「以前の私は野良犬でした」年間10万人の学校中退者、その理由の一つが貧困です。求ム!学校の無償化。

旅行でバンコクや観光地などを訪れた人は、タイは先進国のようだと感じたかもしれません。
しかし、貧富の差の激しさは世界的にもトップレベルで、それは教育レベルの差にも繋がっています。

「ジューン」と呼ばれるこの少女は、カムペーンペット県で62歳の祖母と暮らしています。
彼女の母親はバーレーンに出稼ぎに行き、バーレーン人男性と結婚しましたが、妊娠し出産のためにタイに戻ってきました。
ジューンが生まれた後、母親はまた出て行き、そのまま戻らず、ジューンは祖母に育てられることになりました。

祖母は労働者として働いていますが、月に追加の政府援助金900バーツをもらっても足りません。
彼らは月々800バーツの家賃を支払わなければならず、食べることにも苦労していました。
空腹の時ジューンは、食べ物を求めて寺に行くと話します。

このような状態なので、祖母はジューンを学校に行かせる余裕がありません。
ジューンは勉強を続けたかったのですが、学費が払えないため、4年生になったら学校に行けなくなります。

「もう孫娘を学校に行かせる余裕がありません。
しかし、彼女は6年生まで学校に行きたいと思っています。
どうやってお金を見つければいいのかわかりません。
食べるものはほとんどありません。
私はただ彼女を学校に行かせたいだけです。 私が求めるのはそれだけです」と祖母は言います。

彼らの話がメディアで報道された後、多くの人々が支援を提供したいと申し出ました。
そして2024年4月1日までに、ジューンさんの祖母の銀行口座には350万バーツ以上の寄付が集まったと言います。

ジューンと祖母は、溢れんばかりの支援に大喜びしました。
彼らはそのお金をまず6月の教育費に利用すると話します。

ジューンは祖母の世話をするために医師になりたいと将来の夢を語っています。

「今日はとても幸せです。 まるで犬が飼い主にめぐり合えたかの様な気持ちです。
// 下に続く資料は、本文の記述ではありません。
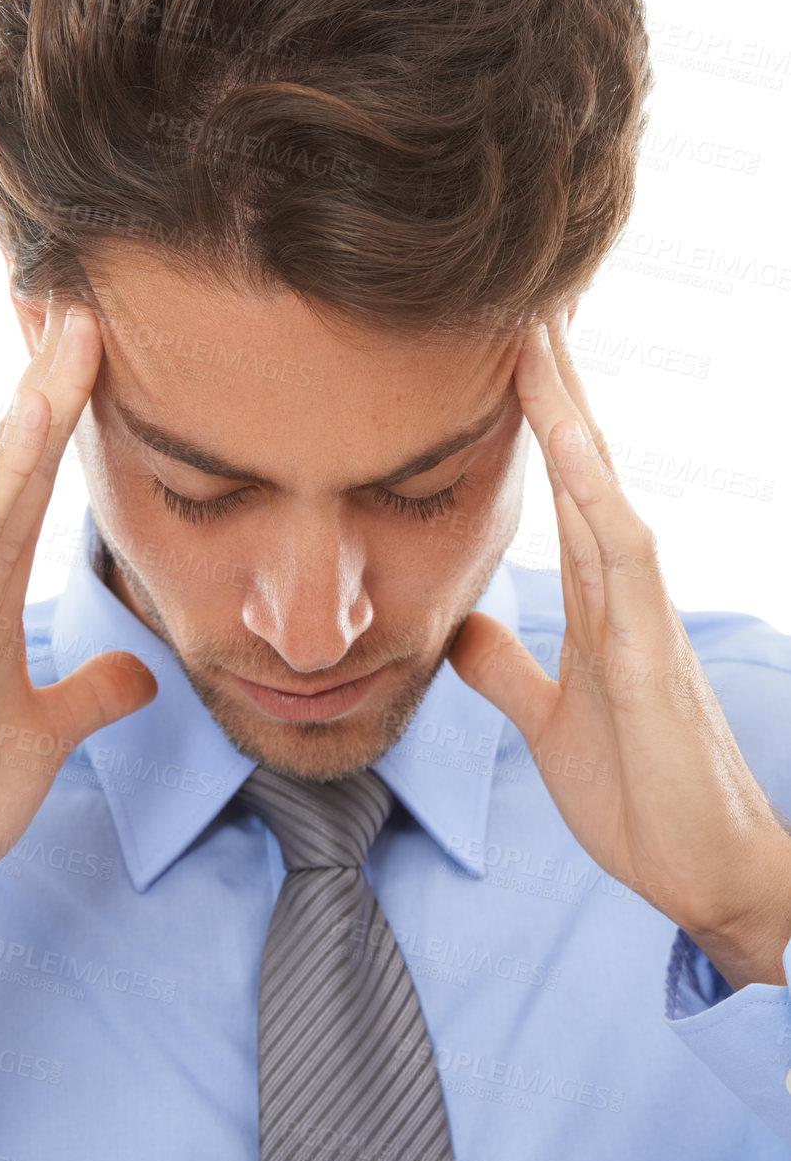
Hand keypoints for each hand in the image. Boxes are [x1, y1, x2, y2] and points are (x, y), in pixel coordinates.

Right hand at [0, 293, 156, 977]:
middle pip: (15, 460)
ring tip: (72, 327)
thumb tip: (140, 671)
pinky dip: (0, 477)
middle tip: (83, 293)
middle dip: (50, 378)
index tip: (100, 344)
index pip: (34, 485)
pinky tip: (30, 425)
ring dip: (34, 403)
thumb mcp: (44, 733)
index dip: (68, 416)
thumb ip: (90, 694)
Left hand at [448, 310, 790, 990]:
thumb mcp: (549, 720)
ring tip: (534, 324)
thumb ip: (510, 667)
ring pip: (602, 481)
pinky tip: (566, 436)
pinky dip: (595, 488)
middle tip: (516, 288)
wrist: (701, 873)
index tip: (490, 340)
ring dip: (568, 406)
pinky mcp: (653, 649)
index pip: (556, 482)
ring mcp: (644, 610)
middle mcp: (623, 585)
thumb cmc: (640, 793)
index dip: (526, 413)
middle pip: (581, 458)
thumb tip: (459, 624)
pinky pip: (624, 550)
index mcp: (595, 598)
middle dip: (548, 378)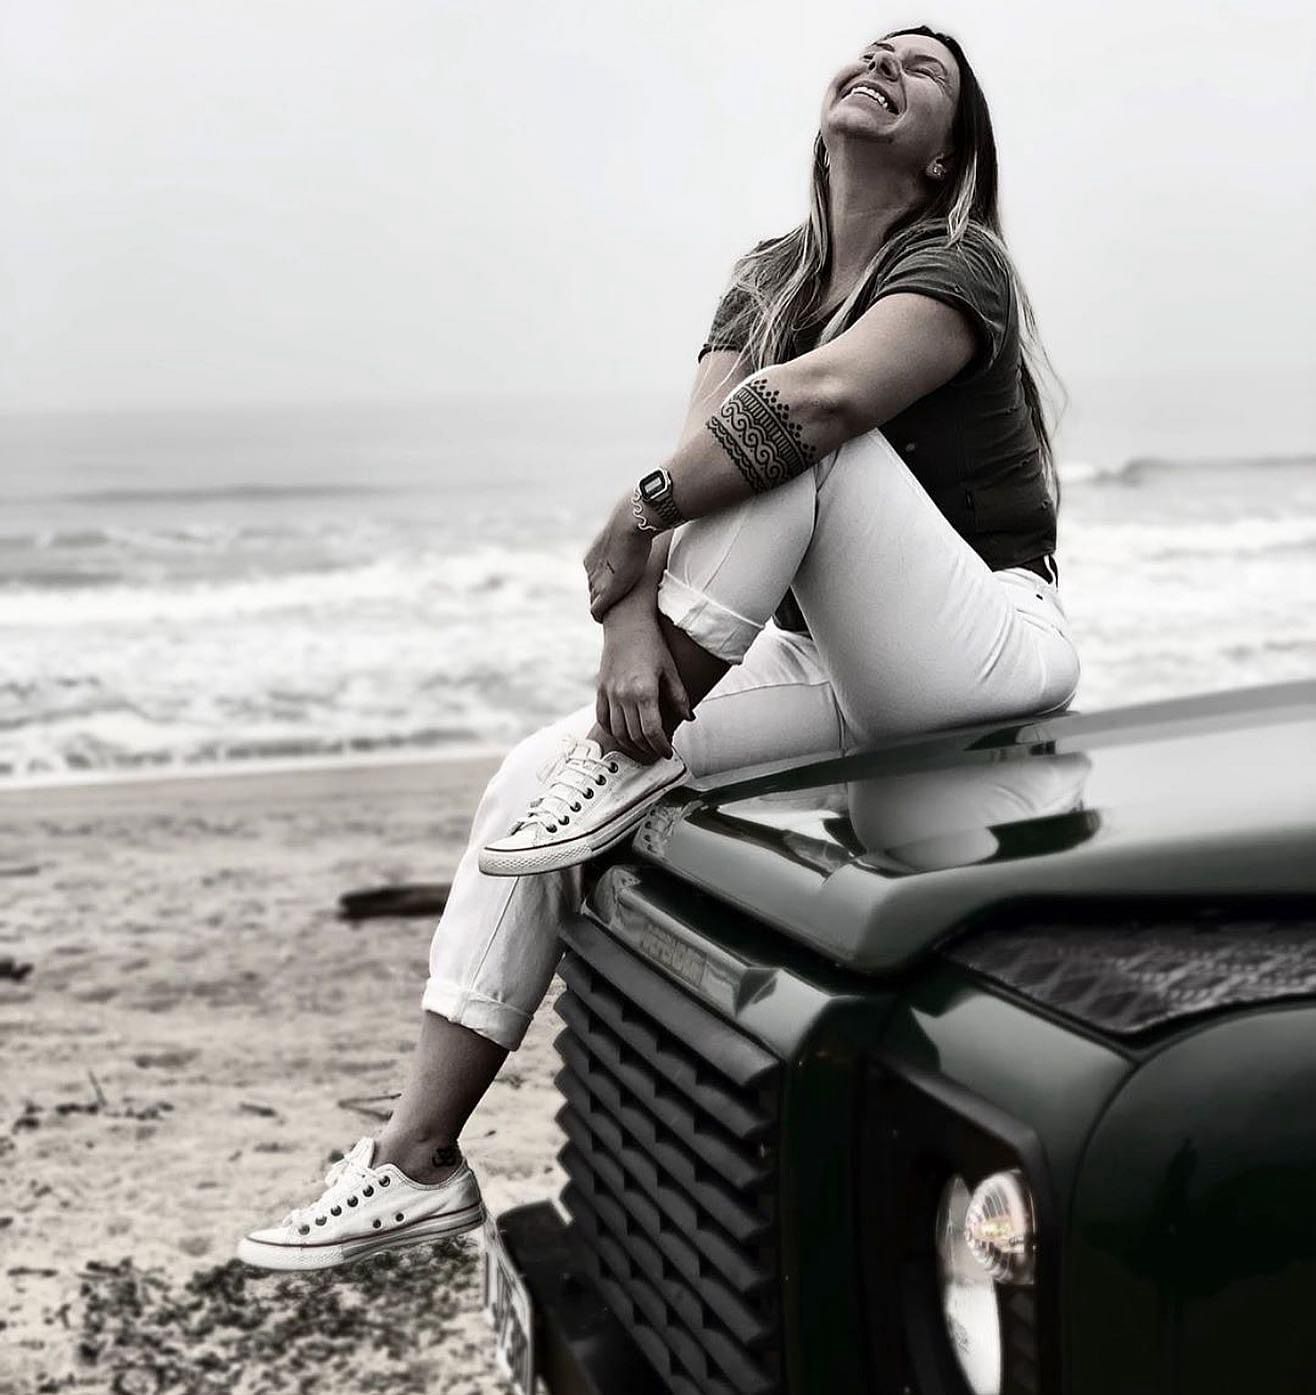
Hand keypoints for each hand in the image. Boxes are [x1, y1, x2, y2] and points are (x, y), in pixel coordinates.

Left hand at [584, 494, 652, 621]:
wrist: (632, 521)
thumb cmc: (637, 519)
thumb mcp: (632, 527)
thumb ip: (634, 532)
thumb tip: (649, 522)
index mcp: (594, 556)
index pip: (595, 575)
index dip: (605, 583)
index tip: (618, 588)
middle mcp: (591, 568)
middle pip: (593, 588)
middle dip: (601, 596)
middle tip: (615, 604)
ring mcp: (597, 579)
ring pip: (594, 599)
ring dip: (603, 606)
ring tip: (612, 613)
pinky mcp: (605, 591)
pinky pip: (596, 610)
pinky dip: (600, 615)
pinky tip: (605, 619)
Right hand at [596, 611, 692, 761]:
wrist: (627, 624)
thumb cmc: (653, 645)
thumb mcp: (671, 670)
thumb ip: (679, 697)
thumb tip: (689, 718)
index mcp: (645, 691)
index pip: (652, 731)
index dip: (661, 746)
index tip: (667, 752)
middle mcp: (624, 694)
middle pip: (635, 735)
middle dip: (648, 749)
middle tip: (657, 752)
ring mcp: (610, 692)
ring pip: (618, 731)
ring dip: (631, 744)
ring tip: (643, 746)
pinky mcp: (601, 689)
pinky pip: (603, 718)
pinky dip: (613, 731)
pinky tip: (624, 733)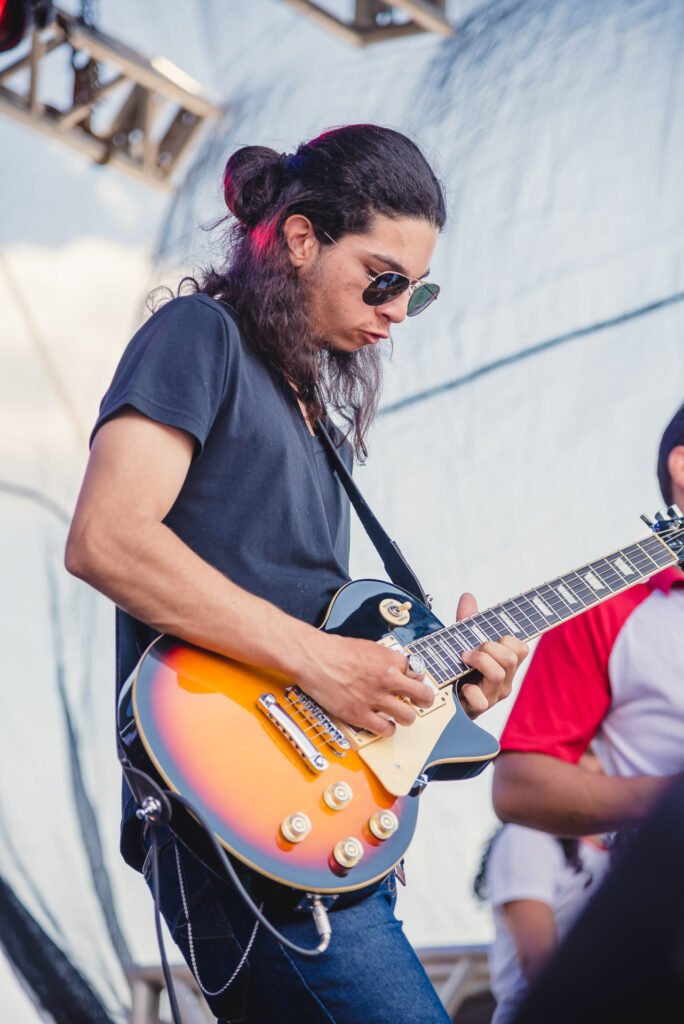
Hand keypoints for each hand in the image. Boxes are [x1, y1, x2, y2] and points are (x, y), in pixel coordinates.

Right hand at [297, 632, 434, 736]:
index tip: (412, 684)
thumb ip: (386, 659)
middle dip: (424, 701)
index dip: (415, 680)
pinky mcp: (360, 714)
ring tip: (399, 716)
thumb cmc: (335, 650)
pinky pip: (386, 729)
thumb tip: (400, 669)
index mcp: (390, 659)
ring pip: (408, 716)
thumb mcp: (368, 647)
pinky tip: (383, 724)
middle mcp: (387, 679)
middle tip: (419, 702)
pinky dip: (387, 729)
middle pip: (423, 695)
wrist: (313, 658)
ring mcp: (374, 698)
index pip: (418, 673)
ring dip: (406, 717)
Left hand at [455, 592, 527, 717]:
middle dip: (489, 647)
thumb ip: (467, 622)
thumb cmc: (459, 672)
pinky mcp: (479, 709)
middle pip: (511, 658)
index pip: (521, 648)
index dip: (506, 639)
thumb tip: (468, 596)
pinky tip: (462, 686)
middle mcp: (504, 680)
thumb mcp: (464, 644)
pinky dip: (469, 690)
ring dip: (479, 661)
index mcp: (505, 664)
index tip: (487, 639)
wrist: (444, 702)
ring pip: (498, 674)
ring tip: (464, 660)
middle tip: (469, 651)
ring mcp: (493, 696)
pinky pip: (480, 700)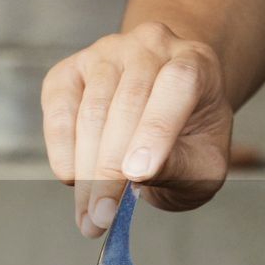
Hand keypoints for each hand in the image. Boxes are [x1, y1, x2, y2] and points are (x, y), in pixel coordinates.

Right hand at [41, 22, 231, 234]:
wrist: (165, 100)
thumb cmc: (189, 136)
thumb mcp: (205, 161)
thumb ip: (181, 167)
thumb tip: (137, 174)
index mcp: (194, 62)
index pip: (177, 86)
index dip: (156, 130)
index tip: (138, 175)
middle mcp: (149, 46)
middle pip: (126, 104)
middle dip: (110, 171)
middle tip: (102, 218)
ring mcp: (105, 53)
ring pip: (90, 111)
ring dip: (85, 171)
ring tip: (88, 215)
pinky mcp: (70, 70)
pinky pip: (59, 109)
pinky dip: (61, 149)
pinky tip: (72, 179)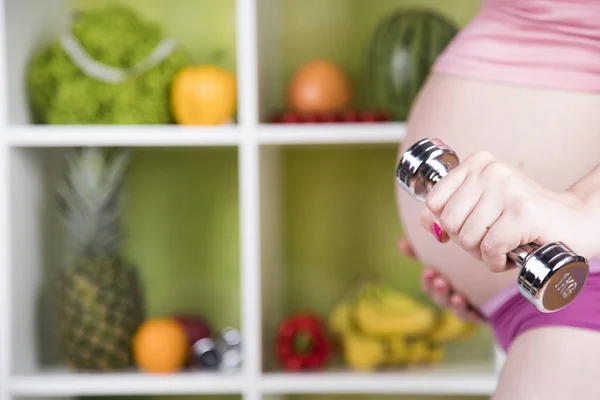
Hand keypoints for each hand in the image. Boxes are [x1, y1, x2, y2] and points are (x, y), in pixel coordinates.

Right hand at [397, 237, 483, 321]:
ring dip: (453, 303)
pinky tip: (472, 310)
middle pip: (440, 298)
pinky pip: (474, 318)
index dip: (427, 281)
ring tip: (456, 296)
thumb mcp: (444, 257)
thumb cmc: (460, 269)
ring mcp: (464, 308)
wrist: (492, 286)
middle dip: (439, 291)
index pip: (429, 285)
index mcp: (439, 285)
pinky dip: (471, 314)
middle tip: (440, 281)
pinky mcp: (480, 315)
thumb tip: (401, 242)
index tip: (429, 271)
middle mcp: (450, 298)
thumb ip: (422, 251)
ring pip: (455, 308)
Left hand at [419, 151, 594, 271]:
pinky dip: (496, 261)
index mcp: (478, 163)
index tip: (472, 226)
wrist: (575, 224)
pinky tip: (511, 255)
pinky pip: (489, 248)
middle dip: (466, 242)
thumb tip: (424, 220)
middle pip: (448, 222)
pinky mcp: (523, 213)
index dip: (448, 224)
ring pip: (467, 238)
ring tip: (504, 246)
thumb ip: (448, 209)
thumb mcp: (481, 207)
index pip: (434, 202)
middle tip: (491, 240)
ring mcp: (507, 190)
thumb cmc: (523, 218)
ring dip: (483, 254)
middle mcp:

以前の私は野良犬のような気分でした」と笑顔で笑いながら祖母に語ります。

基本教育委員会事務局による調査研究によりますと、子どもたちが学校に通えない理由のトップ3は、家族が必要性を放棄、住居を変更、所得が不十分があげられています。

学校を中退する子どもの数は2022年には最大10万人に達しており、その主な原因は家庭の貧困だと言われています。
教育研究者のソンポン氏は、学校への復帰を支援するプログラムがあるものの、支援制度がなければ卒業まで子どもたちを学校に通わせるのは難しいと述べます。
教育どころか、子供たちが十分に食べることができるかどうかに必至なのです。

都市部の中でも貧富の格差は激しいですが、都市部と地方となりますと、その有様はひどいものです。
ジャーナリストやメディアを名乗る人々は、もっとこういったタイの現実を伝える義務があると私は考えます。